As Elbow entertain the masses at Stradbally, The Killers’ bassist Mark Stoermer sits back
stage waiting for his band’s headline set at the Electric Picnic. The group have played a
handful of dates since returning from their 2010 hiatus. If he’s nervous it doesn’t show.

As strains of ‘Build A Rocket Boys’ resound around the arena, Stoermer sits coolly, as
though this is advice that he’s already taken. When the Killers bid a temporary farewell after
2008’s Day & Age, they left as one of the world’s biggest bands. Four years after that album,
in a vastly different musical landscape, the pressure is on ahead of the release of their latest
effort, Battle Born.

Look out Secretariat!
“I think every album has its own pressures. You always have to prove something. If our first
album wasn’t good then we wouldn’t even have a career. You could also say the same thing
for the second. Although not everyone got it at first, I think once we toured Sam’s Town live,
it made sense and it allowed us to continue to do what we do. It made us a better live band
too. I think Day And Age continued along those paths too. So I think, break or not, it feels the
same. There is a pressure, but it doesn’t feel any different”.

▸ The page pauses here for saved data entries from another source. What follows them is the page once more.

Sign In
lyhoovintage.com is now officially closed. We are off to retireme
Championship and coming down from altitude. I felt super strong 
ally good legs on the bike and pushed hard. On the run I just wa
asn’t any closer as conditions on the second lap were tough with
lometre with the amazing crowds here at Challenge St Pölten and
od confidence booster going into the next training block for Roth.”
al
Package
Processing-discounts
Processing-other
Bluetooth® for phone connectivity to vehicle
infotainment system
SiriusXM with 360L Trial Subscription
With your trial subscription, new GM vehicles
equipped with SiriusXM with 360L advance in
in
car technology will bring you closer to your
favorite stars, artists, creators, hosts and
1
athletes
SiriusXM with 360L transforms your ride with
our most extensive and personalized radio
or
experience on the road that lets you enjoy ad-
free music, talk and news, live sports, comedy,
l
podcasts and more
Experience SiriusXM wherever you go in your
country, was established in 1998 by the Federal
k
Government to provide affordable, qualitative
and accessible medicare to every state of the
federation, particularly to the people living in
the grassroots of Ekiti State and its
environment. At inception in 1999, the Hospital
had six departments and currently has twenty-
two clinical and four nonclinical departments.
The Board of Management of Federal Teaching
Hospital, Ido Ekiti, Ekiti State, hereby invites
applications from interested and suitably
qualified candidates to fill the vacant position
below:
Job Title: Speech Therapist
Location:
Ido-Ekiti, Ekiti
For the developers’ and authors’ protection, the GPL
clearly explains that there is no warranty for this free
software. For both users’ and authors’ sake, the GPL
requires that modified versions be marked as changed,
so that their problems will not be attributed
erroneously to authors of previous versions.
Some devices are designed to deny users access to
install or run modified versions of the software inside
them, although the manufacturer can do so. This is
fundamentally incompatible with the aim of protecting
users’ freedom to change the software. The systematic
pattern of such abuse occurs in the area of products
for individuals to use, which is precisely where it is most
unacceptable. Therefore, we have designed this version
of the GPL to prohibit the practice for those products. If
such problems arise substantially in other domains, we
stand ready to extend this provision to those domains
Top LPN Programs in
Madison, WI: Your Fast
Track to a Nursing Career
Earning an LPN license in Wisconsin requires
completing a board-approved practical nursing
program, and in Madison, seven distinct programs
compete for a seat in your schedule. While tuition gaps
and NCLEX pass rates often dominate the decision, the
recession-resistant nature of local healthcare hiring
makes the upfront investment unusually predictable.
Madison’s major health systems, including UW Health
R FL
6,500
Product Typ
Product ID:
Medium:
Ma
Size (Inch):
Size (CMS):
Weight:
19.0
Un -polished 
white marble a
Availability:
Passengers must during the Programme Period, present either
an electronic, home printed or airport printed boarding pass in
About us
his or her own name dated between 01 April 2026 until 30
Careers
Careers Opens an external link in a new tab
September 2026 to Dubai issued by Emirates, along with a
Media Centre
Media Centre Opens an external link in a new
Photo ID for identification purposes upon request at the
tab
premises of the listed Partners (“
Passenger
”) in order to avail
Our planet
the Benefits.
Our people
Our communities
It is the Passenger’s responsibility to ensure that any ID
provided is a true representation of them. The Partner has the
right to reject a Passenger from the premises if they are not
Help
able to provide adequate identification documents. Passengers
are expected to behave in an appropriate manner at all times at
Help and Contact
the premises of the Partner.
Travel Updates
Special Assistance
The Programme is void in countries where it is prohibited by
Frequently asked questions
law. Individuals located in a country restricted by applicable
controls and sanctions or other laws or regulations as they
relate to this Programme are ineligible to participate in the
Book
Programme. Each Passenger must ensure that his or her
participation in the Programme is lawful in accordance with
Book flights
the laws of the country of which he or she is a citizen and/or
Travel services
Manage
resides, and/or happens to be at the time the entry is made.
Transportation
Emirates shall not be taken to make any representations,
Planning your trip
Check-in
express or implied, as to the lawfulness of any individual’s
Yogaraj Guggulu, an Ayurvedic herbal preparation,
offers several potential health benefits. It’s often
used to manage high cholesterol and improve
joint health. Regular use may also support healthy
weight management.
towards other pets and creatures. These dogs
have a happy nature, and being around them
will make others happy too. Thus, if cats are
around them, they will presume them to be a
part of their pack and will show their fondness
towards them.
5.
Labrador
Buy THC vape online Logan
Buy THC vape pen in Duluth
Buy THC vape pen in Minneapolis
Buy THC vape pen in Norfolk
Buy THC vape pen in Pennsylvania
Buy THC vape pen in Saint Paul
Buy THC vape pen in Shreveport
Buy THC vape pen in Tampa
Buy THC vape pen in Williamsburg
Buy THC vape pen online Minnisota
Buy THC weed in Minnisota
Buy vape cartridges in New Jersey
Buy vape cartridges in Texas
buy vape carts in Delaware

At a time when guitar bands are finding it increasingly difficult to get noticed, one wonders if
the band’s draw remains strong enough to restore them to their former heavyweight position.
But this is an older, more mature Killers, where egotism may not count for so much.

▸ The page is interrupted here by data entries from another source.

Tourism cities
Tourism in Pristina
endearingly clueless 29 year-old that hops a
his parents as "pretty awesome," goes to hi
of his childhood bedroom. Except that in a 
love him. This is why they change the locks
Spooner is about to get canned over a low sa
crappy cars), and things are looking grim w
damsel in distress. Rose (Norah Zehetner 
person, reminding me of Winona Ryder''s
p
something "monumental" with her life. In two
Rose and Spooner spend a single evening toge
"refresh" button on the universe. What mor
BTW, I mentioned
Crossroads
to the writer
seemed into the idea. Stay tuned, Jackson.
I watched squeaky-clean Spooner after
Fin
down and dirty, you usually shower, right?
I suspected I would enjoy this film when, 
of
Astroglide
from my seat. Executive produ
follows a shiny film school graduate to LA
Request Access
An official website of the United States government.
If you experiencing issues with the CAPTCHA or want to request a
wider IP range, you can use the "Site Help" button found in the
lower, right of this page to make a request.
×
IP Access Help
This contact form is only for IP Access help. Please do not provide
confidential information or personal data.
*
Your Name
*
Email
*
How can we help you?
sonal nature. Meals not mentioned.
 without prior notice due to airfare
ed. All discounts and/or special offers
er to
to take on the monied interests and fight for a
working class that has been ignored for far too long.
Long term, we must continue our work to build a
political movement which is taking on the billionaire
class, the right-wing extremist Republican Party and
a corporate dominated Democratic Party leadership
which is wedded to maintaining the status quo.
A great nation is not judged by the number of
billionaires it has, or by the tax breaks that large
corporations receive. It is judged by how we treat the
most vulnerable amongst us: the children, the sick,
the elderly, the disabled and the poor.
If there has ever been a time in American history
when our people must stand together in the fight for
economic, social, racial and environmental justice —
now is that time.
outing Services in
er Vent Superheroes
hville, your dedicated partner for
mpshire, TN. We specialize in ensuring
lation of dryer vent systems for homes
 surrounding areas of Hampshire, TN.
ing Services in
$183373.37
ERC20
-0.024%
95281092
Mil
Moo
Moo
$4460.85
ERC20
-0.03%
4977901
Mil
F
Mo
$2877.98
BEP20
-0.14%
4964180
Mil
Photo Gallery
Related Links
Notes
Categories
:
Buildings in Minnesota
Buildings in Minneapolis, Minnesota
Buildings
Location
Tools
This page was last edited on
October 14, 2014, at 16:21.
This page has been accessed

“For me personally I just hope that we continue to make records that we can honestly
say ‘this is the best record that we can make’, and we’re not at that point where we’re just
phoning it in or smacking a Killers label on it just to get out there and play a best-of set.
Hopefully when the records out, this new material is fresh and people are interested. As long
as that’s happening that’s what’s important to me, not necessarily being the biggest band in
the world”.

The band has commented that Battle Born has been one of the toughest albums of their
career to create. Scheduling conflicts meant that five different producers were used during
the recording process. It’s an impressive list, alongside regular collaborator Stuart Price it
features U2’s Steve Lilywhite and Bob Dylan/Neil Young man Daniel Lanois. Remarkably,
considering the amount of different input the band no doubt received, there’s an incredible
flow to Battle Born.

“I think it was up to us at the end of the day to tie it all up. We were kind of the executive
producers; there was no one lead producer with a vision for this record. We were all a little
nervous by the end, thinking ‘Is this going to make sense?’ I think by the time the album was
mixed and we signed off on the final track listing it did make sense and it seems to have a
flow. That’s because each producer may have brought something to the table, but at the end
of the day, we’re going to be us, we still write the songs”.

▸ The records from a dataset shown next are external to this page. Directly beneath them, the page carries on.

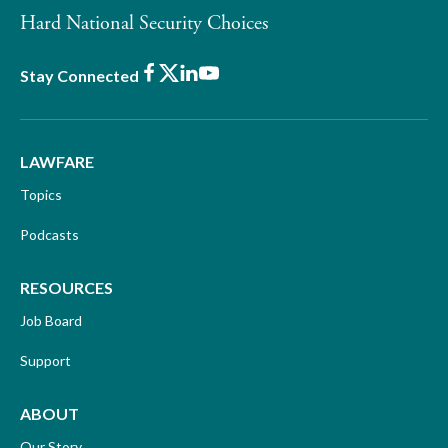
Hard National Security Choices
Facebook
X
LinkedIn
Youtube
Stay Connected
LAWFARE
Topics
Podcasts
RESOURCES
Job Board
Support
ABOUT
Our Story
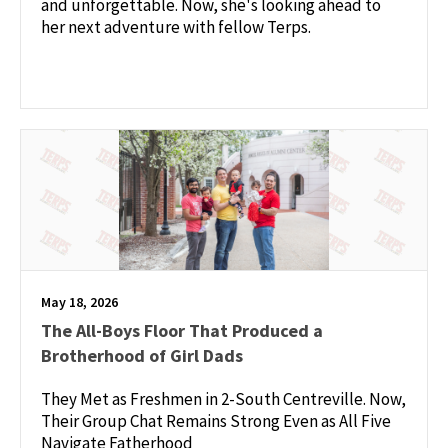
and unforgettable. Now, she's looking ahead to
her next adventure with fellow Terps.
May 18, 2026
The All-Boys Floor That Produced a
Brotherhood of Girl Dads
They Met as Freshmen in 2-South Centreville. Now,
Their Group Chat Remains Strong Even as All Five
Navigate Fatherhood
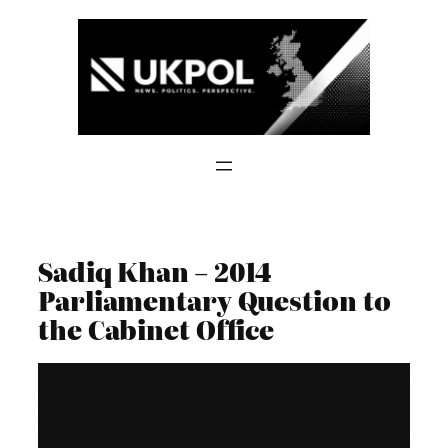
Skip
to
content
Sadiq Khan – 2014
Parliamentary Question to
the Cabinet Office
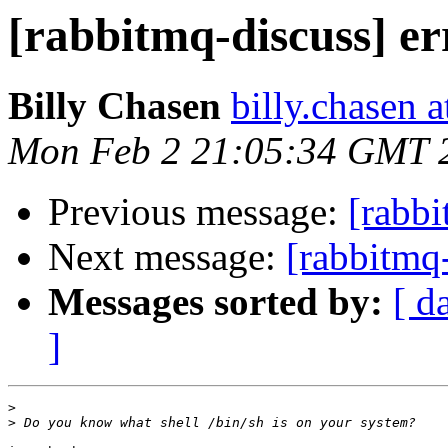
[rabbitmq-discuss] er
Billy Chasen
billy.chasen 
Mon Feb 2 21:05:34 GMT 
Previous message:
[rabbi
Next message:
[rabbitmq-
Messages sorted by:
[ d
]
>
>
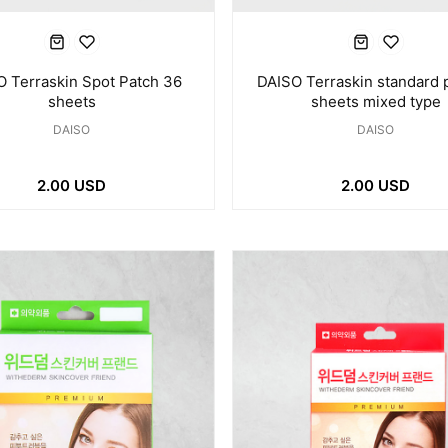
 Terraskin Spot Patch 36
DAISO Terraskin standard 
sheets
sheets mixed type
DAISO
DAISO
2.00 USD
2.00 USD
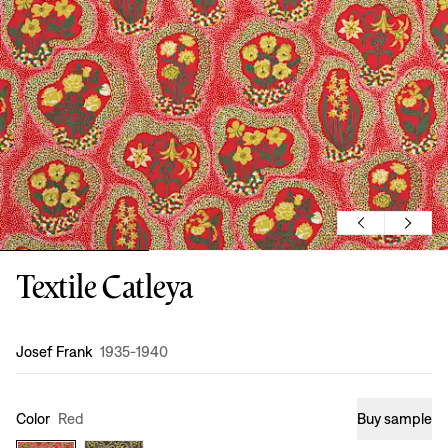
Textile Catleya
Design
:
Josef Frank
1935-1940
Color
Red
Buy sample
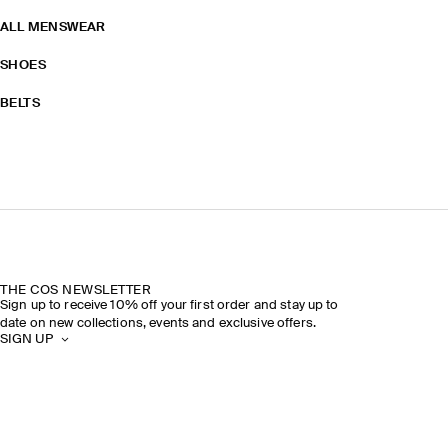
ALL MENSWEAR
SHOES
BELTS
THE COS NEWSLETTER
Sign up to receive 10% off your first order and stay up to
date on new collections, events and exclusive offers.
SIGN UP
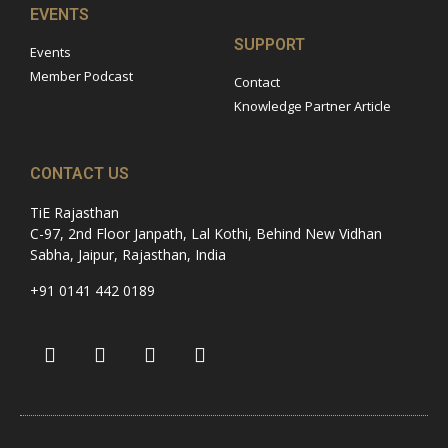
EVENTS
SUPPORT
Events
Member Podcast
Contact
Knowledge Partner Article
CONTACT US
TiE Rajasthan
C-97, 2nd Floor Janpath, Lal Kothi, Behind New Vidhan
Sabha, Jaipur, Rajasthan, India
+91 0141 442 0189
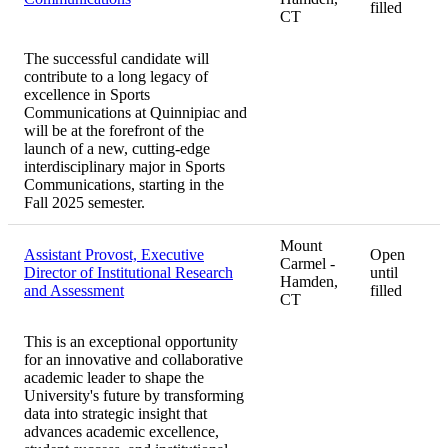
filled
CT
The successful candidate will
contribute to a long legacy of
excellence in Sports
Communications at Quinnipiac and
will be at the forefront of the
launch of a new, cutting-edge
interdisciplinary major in Sports
Communications, starting in the
Fall 2025 semester.
Mount
Assistant Provost, Executive
Open
Carmel -
Director of Institutional Research
until
Hamden,
and Assessment
filled
CT
This is an exceptional opportunity
for an innovative and collaborative
academic leader to shape the
University's future by transforming
data into strategic insight that
advances academic excellence,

As a record Battle Born stands up among their best efforts and is perhaps their most
consistent since Hot Fuss. Drawing on elements from each of the first three records the album
is the sound of a band maturing in their own skin. With noticeable nods to Springsteen, Tom
Petty and The Who, it’s a record that’s stadium ready, and one expects those stadiums to be

full when the album is toured.

While Stoermer is clearly pleased with his band’s results on the new album, he’s wary of
following a similar recording path on future records.

“I would hope that on the next record, we do trim it down and there is more of a clear vision.
I think this record was a tough process. Though in the end I think it’s a great record and we
figured it out as we went along. Before on the previous two records, we’d gone with thirty
songs or so, recorded twenty of them and then taken 12 songs or so and that would be the
record. This time we’d have three or four songs, go record with a producer, go back and write
ten songs, go record another two or three with someone else, bring in someone else”.

“So there was never a starting point where we thought ‘we’re making a record now’ or
we had a vision. This album developed as it went along, which in a lot of ways makes it
something special but at the same time it was a very tiring process, more than any other
record that we’ve done”.

Stoermer, along with Brandon Flowers and drummer Ronnie Vanucci each enjoyed success
with solo albums during the band’s hiatus. There were fears that this would result in a longer
absence from the band, but Stoermer reveals that for them, nothing quite compares to The
Killers.

“I think the way we work together is kind of like a puzzle that happens to fit well. Although
we might mix it up now and then, what every person brings to the band is something that
makes the whole what it is. The whole, for whatever reason, is that thing when lightning
strikes. There are millions of bands in the world and we happen to be one of the ones who
got to do it for a career and be headlining festivals like this. I think that’s a product of the
unknown thing that happens when the four of us get together”.